(Written task) Omit every picture, then return each line of the data below exactly.

[Structured page parsing data]

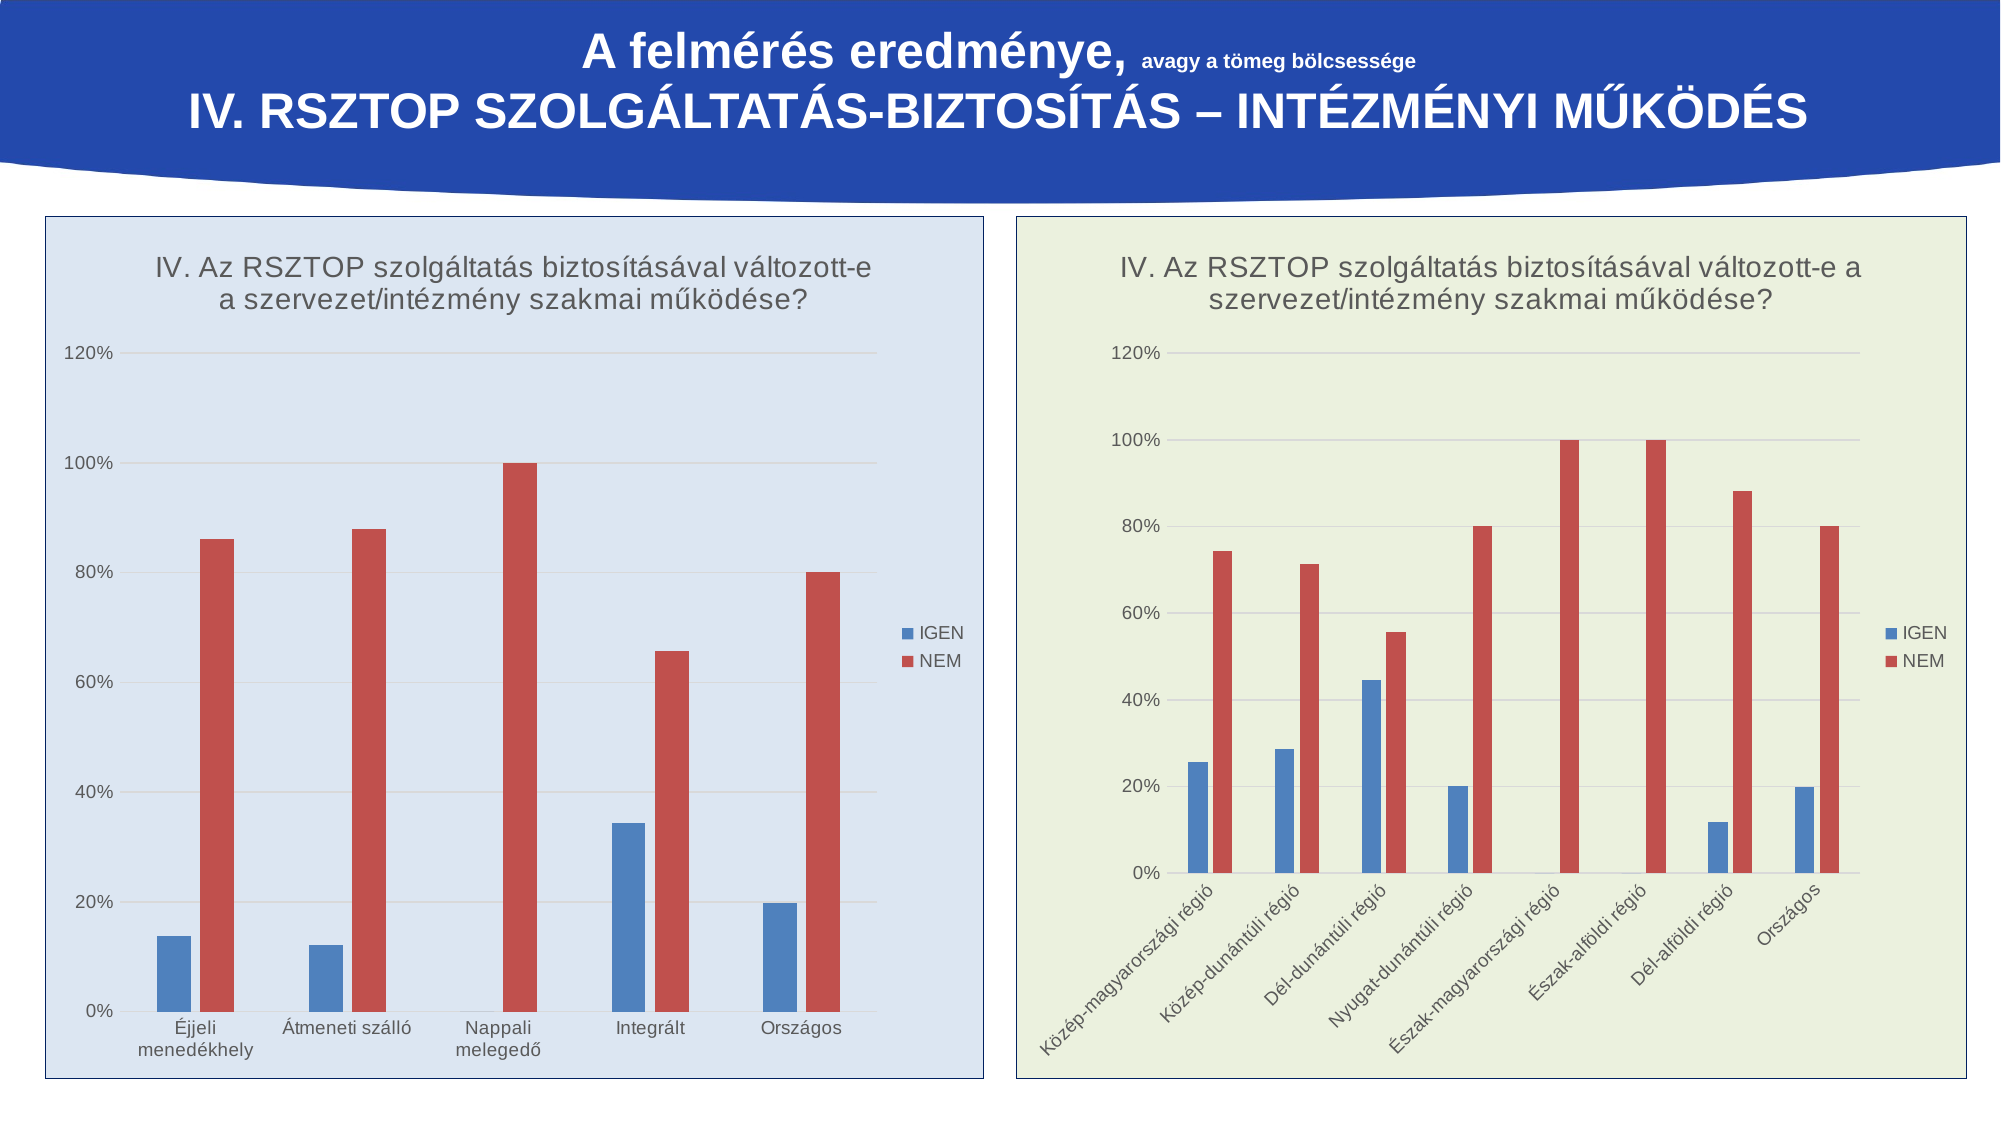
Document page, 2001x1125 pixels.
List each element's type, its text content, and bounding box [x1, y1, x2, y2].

picture [0, 0, 2001, 1125]
chart [44, 216, 984, 1079]
title A felmérés eredménye, avagy a tömeg bölcsessége IV. RSZTOP szolgáltatás-biztosítás – intézményi működés [97, 7, 1900, 149]
chart [1016, 216, 1967, 1079]
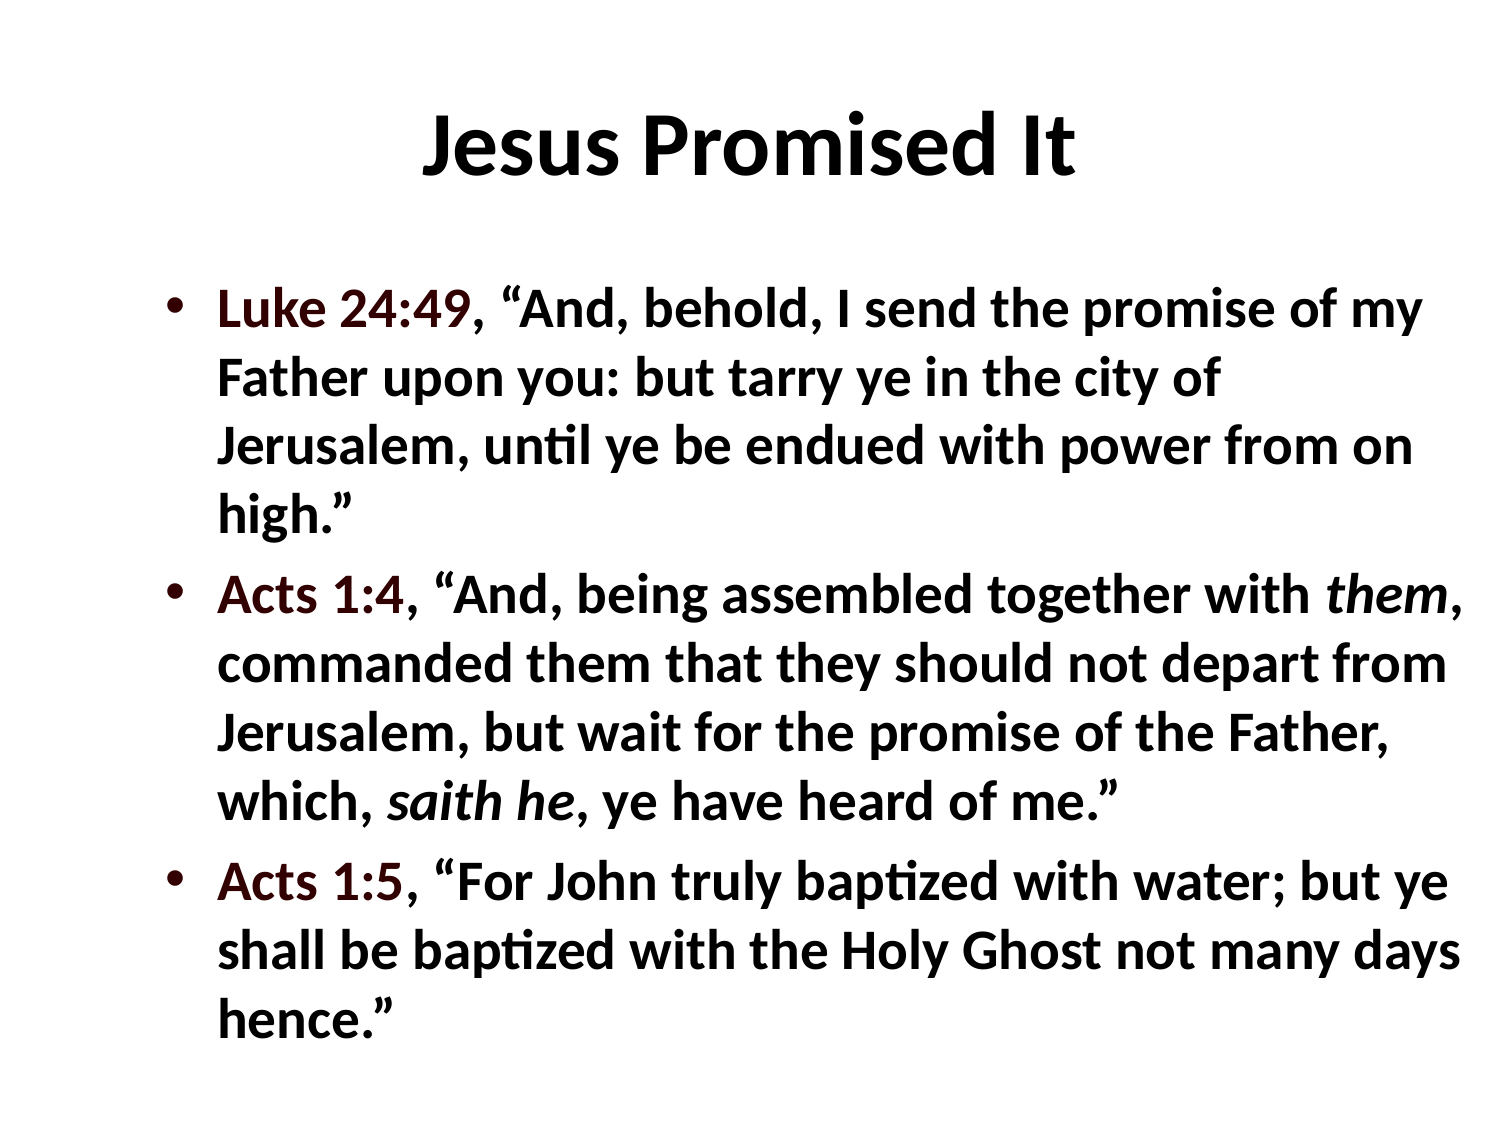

(Exercise result)
Document page, 2001x1125 pixels.
List each element's type, its text content, and bounding box [x1, y1, x2, y2].

picture [0, 0, 2001, 1125]
chart [44, 216, 984, 1079]
title A felmérés eredménye, avagy a tömeg bölcsessége IV. RSZTOP szolgáltatás-biztosítás – intézményi működés [97, 7, 1900, 149]
chart [1016, 216, 1967, 1079]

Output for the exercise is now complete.